Migrate to using duckdb/duckdb-async npm package instead of duckdb-wasm
As noted in #5332, duckdb-wasm does not support reading from compressed CSV/TSV files for some reason, and additionally multithreaded execution is not well supported in the WASM build (background discussed in https://duckdb.org/2021/10/29/duckdb-wasm.html), which means that performance in Positron will be hampered.
We could address both of these issues, multithreading and reading compressed files (without workarounds like decompressing a gzip file in-memory in NodeJS and then feeding it into DuckDB) by switching to duckdb-async, which is a TypeScript async wrapper for the duckdb NodeJS bindings. This is what https://github.com/antonycourtney/tad uses, for example. This is the ultimate direction that we need to go.
The downside of the duckdb NodeJS bindings is that the DuckDB C++ library gets built from source during npm install and statically linked into the NodeJS extension. I tinkered with this locally and while it's possible to get the DuckDB build running in parallel on Linux/macOS, I couldn't figure out how to get it building in parallel on Windows. A single-threaded build on DuckDB takes well over 10 minutes so this would not be ideal, so I'm not going to pursue this for the time being until we can resolve the build performance issue.

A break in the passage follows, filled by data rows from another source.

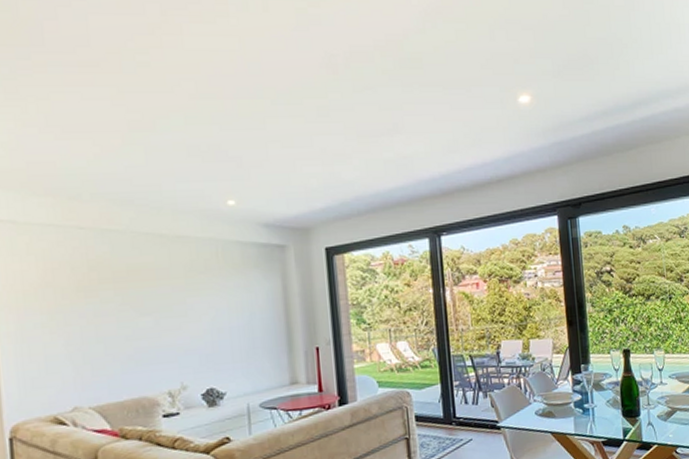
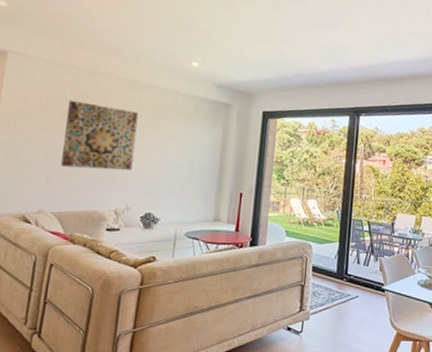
wall art: none [82,269,180,351] -> present [61,100,139,171]

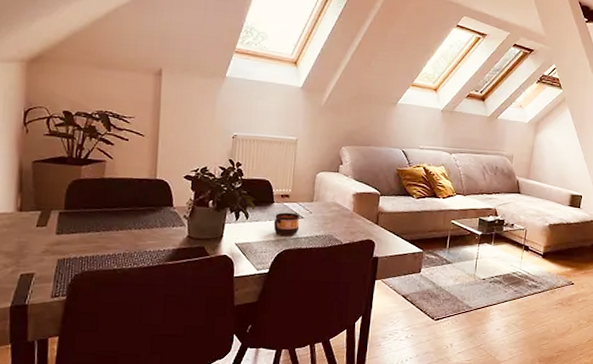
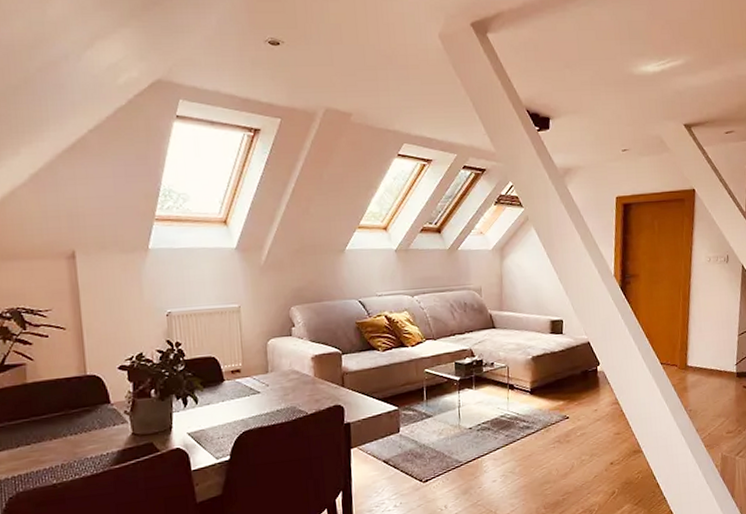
cup: present [273,212,300,236] -> none [227,388,258,416]

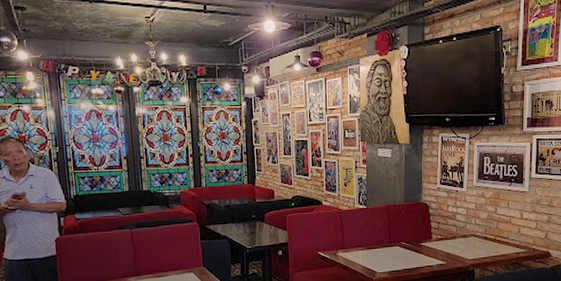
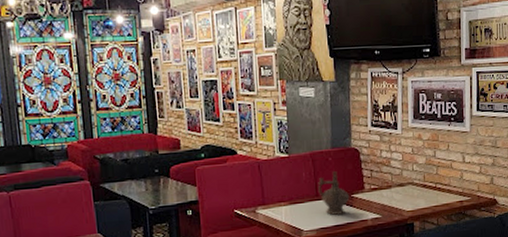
ceremonial vessel: none [391,221,419,260] -> present [318,170,350,215]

Perhaps adopting the new Node.js API (New) would be ideal as it would eliminate the build issue?
Main Differences from duckdb-node
- Native support for Promises; no need for separate duckdb-async wrapper.
- DuckDB-specific API; not based on the SQLite Node API.
- Lossless & efficent support for values of all DuckDB data types.
- Wraps released DuckDB binaries instead of rebuilding DuckDB.
- Built on DuckDB's C API; exposes more functionality.
Indeed we created new node bindings that use pre-built libraries. Should greatly reduce build time. I would warmly recommend checking it out.
Thanks — after talking with you about this a few weeks ago, I plan to do the migration but we will have to wait until Positron moves to arch-specific macOS installers (currently there is just a universal binary: https://positron.posit.co/download.html). I'm not sure what the timeline on that will be but I'll update the thread here whenever it's time!
We could build a universal binary version for OSX of the new node buildings if it helps?
Do you imagine opting in to getting the universal binary with an environment variable or similar? I think it's not a bad idea to have as an option since many people are still creating universal app distributions for macOS (even though Intel seems to be going the way of PowerPC soon enough)
Yes, let me check with the maintainers. CC @jraymakers
I'll have to research whether it's possible to build an OS X universal binary using the Node addon build tool (node-gyp).
However, it may be possible to solve this in a different (perhaps simpler) way. If you bundle both @duckdb/node-bindings-darwin-x64 and @duckdb/node-bindings-darwin-arm64 in your Mac OS X (universal) package, by adding direct dependencies to both of these to your package.json (rather than relying on the optional dependencies from @duckdb/node-bindings), then the appropriate one for the user's platform should get loaded.